A dolly grip must work closely with the camera crew during rehearsals. Focusing the lens is necessary to capture a sharp image, so a dolly grip must hit their marks in concert with a camera assistant who pulls focus.

A dolly grip is also employed when the camera is operated in handheld mode (on the operator's shoulders or literally in their hands). While the camera operator is moving with the camera, the dolly grip is responsible for the operator's safety, helping the operator to "blindly" negotiate sometimes complicated environments.
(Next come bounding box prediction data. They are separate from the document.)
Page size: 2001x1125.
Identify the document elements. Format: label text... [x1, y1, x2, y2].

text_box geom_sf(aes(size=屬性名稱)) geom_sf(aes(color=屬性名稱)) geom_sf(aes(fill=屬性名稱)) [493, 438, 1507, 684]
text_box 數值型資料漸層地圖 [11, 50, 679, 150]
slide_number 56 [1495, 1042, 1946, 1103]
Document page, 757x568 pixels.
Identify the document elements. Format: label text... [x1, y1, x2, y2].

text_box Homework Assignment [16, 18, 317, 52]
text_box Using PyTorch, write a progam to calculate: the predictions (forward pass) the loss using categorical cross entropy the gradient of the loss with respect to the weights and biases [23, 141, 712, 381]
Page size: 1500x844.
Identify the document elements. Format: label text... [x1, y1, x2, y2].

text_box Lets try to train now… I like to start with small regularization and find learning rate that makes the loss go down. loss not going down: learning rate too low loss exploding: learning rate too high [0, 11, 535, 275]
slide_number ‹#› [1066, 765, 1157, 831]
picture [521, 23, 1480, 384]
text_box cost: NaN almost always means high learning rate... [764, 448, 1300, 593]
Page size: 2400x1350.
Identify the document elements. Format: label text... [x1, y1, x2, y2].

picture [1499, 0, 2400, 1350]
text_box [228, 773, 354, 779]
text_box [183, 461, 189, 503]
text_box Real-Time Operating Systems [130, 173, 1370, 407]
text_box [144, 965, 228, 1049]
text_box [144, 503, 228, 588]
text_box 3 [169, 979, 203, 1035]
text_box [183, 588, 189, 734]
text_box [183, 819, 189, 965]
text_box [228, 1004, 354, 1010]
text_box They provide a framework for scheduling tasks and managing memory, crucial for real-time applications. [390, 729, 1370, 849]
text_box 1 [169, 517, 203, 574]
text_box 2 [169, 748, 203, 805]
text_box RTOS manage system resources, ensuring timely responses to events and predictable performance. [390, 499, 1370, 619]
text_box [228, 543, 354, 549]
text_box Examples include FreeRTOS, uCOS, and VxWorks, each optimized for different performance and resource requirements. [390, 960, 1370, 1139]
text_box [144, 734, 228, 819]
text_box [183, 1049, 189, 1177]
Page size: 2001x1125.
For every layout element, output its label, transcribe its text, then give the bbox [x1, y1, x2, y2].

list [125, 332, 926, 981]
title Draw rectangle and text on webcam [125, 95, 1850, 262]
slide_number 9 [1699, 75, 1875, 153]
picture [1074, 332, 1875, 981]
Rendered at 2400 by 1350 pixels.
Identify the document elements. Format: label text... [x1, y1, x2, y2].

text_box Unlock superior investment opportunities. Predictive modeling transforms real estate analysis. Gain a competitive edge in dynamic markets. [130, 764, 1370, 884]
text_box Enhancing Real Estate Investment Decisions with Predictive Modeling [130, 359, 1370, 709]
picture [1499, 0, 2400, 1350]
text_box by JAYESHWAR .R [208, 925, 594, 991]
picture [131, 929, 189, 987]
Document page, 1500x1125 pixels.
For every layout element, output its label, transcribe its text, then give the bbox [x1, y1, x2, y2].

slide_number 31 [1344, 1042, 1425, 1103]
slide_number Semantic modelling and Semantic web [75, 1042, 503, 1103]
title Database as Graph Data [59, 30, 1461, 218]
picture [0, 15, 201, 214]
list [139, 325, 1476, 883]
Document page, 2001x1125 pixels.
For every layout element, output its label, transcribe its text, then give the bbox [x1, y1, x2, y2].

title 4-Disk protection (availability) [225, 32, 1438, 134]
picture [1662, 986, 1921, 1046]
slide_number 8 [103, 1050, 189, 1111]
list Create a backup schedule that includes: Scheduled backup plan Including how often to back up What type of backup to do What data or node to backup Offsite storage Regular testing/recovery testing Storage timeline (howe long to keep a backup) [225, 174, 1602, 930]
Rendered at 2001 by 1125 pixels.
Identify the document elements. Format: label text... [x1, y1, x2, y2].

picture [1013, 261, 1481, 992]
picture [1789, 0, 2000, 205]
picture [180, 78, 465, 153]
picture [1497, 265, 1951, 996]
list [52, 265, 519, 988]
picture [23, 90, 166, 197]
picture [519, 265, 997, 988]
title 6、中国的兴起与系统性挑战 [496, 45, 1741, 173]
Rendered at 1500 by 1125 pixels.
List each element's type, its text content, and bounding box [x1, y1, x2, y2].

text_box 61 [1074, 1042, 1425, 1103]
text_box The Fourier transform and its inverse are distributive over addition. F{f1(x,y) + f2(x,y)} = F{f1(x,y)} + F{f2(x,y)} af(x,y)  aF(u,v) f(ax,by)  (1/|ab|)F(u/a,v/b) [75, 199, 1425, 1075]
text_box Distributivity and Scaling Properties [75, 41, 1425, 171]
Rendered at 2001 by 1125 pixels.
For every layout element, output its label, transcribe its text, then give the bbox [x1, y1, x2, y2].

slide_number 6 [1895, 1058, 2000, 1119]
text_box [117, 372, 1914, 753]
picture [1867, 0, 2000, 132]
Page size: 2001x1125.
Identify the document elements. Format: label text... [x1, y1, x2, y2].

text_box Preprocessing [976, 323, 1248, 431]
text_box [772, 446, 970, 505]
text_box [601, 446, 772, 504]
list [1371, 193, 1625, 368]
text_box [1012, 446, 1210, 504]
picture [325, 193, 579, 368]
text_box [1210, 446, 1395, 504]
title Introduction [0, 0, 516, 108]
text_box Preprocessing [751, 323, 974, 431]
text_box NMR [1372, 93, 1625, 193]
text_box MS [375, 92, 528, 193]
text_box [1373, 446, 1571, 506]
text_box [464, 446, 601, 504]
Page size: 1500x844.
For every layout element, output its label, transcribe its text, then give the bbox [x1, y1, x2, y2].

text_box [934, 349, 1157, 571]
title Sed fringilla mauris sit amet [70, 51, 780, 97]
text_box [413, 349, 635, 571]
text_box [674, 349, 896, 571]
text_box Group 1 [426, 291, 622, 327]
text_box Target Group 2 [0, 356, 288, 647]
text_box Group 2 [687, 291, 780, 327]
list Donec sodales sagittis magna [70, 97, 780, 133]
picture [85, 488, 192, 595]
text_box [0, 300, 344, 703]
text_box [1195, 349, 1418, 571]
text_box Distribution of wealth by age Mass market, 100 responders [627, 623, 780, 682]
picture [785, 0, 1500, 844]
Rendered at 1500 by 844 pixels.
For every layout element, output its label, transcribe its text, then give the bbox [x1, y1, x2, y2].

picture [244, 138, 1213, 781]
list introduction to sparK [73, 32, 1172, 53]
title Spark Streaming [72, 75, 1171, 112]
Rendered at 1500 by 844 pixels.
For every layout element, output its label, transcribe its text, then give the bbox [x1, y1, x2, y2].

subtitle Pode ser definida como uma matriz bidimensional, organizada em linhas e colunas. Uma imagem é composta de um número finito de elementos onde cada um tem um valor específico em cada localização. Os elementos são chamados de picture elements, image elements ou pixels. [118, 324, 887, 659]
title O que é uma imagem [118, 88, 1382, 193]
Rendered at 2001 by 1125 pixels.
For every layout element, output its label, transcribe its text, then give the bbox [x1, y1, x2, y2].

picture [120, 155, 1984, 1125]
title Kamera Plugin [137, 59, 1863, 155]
The dolly grip silently directs the operator (through gentle touches, nudges, pulls and pushes) away from walls and other obstacles that the operator cannot see while concentrating on the image in the camera viewfinder. The same is true when the camera is operated with a Steadicam or similar body-mounted stabilization tool.

Dolly grips may also push a wheeled platform holding the microphone and boom operator.

Crane operators in the film industry are specially trained film crew. They are normally grips.

Some shots require the camera to move. This can be done several ways, one of which is to use a camera crane. There are many types of camera cranes, most being a counterbalanced arm on a pivot, whilst others are hydraulic. Cranes can be used to lift the camera, and often the camera operator and assistant also, quickly into the air. The crane operator sets up and operates the camera crane so that the camera arrives at the right spot. This can be difficult since the camera may be a long distance from the operator.